Saturday, March 27, 2010

Tired of Snow

Yep. Officially tired of snow. I don't tire of it easily. I love snow. I love cold weather! But right now I would dearly love to be out planting a bed full of snap dragons. Well, maybe not RIGHT NOW. It is 1:30a.m. Kind of dark for planting. But you get the idea. I want to feel the warm, moist dirt in my hands. I want to see the plants returning to their full glory, showing off heavy blooms and filling the air with their heady fragrance. I want to sit on the porch with friends and kids and grandchildren. I want to pluck a sprig of lemon balm and stick it under my nose. I want a pitcher full of lilacs adorning my kitchen table again. It's time. Almost.


One of the first signs of spring is the arrival of Ben. (Any robin will do. They're all named Ben.) Every year, it was almost a contest of who would see Ben first. One of the kids would come running to tell me that Ben was 'home'... and there was great rejoicing! One year, I tried my hand at building a birdhouse for Ben. A wonderful thing with many doors, a good sturdy roof and a porch. Silly bird didn't care for the inside of the house and built a nest on the porch. (See photo above.) But I can't really blame Ben. I'd rather sleep on my porch than inside during the summer too... if it weren't for bugs and raccoons and skunks and mountain lions and bears. Oh my. Okay, I'm not really much of a camper, but it sounds nice in theory. I have no doubt that in Heaven I'll be an avid camper. There won't be any creepy crawly things there. And I won't look like a chicken dinner to whatever critters are about!

We're supposed to have snow showers tomorrow. It's time for an oldie but goodie happy song...

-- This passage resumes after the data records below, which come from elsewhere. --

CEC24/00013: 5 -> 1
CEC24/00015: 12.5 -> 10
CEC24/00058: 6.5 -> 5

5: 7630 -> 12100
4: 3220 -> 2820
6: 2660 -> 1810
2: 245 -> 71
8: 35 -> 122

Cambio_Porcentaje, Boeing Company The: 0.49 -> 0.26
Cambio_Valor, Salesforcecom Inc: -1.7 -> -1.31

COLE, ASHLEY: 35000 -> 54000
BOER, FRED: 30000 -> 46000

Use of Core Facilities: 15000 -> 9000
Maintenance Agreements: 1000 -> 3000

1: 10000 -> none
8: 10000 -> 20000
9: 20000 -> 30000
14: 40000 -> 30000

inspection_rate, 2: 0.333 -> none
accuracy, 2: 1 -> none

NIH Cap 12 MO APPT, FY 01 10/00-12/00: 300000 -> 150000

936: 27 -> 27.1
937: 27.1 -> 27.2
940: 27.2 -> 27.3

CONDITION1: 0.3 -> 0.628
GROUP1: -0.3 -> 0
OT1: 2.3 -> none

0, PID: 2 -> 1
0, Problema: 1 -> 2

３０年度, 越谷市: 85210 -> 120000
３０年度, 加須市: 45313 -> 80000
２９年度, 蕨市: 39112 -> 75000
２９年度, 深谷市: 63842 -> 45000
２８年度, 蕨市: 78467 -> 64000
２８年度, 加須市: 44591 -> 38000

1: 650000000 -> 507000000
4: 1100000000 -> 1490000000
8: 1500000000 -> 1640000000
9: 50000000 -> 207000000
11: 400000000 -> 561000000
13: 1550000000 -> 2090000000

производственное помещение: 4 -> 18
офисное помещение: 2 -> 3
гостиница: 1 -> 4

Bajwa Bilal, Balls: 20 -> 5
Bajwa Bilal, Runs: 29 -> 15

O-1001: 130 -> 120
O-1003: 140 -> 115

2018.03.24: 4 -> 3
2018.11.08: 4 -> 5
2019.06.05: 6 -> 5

Wednesday, February 24, 2010

God Is Faithful

Moments after receiving the phone call, telling me my sister had gone to be with the Lord, I played this song off her CD. There are no words to describe the wrenching, tearing pain in my heart, nor the comfort. As I listened to her sing, it was as if she was singing it to me from her new home... Heaven. She was singing it with new understanding, new absolute certainty, as she stood before the Lord... God is faithful. God is faithful to see you through this, trust Him. God is faithful to see you through everything He's allowed in your life, trust Him. He's right beside you... even now... trust Him.

Sometimes I am overwhelmed, but He isn't. Sometimes I'm taken by surprise. God is never surprised or taken off guard. Sometimes I 'feel' abandoned, yet He is faithful and never, no never leaves me or forsakes me. I often don't understand why He allows some things, but He knows exactly why. My beautiful sister is with Him now and all is made right. She loudly and beautifully proclaims that He is Faithful and trustworthy.

Debbie and I always encouraged one another, laughed with each other, loved each other. And I'm finding that the legacy still lives. Even though she's moved, she's only on the other side of Jesus... and He is very near.

What legacy will we leave when it's our time to move? Will we still encourage and cheer the hearts of those that are walking out their earthly journey? Will they look at our lives and know that we still proclaim that He is faithful?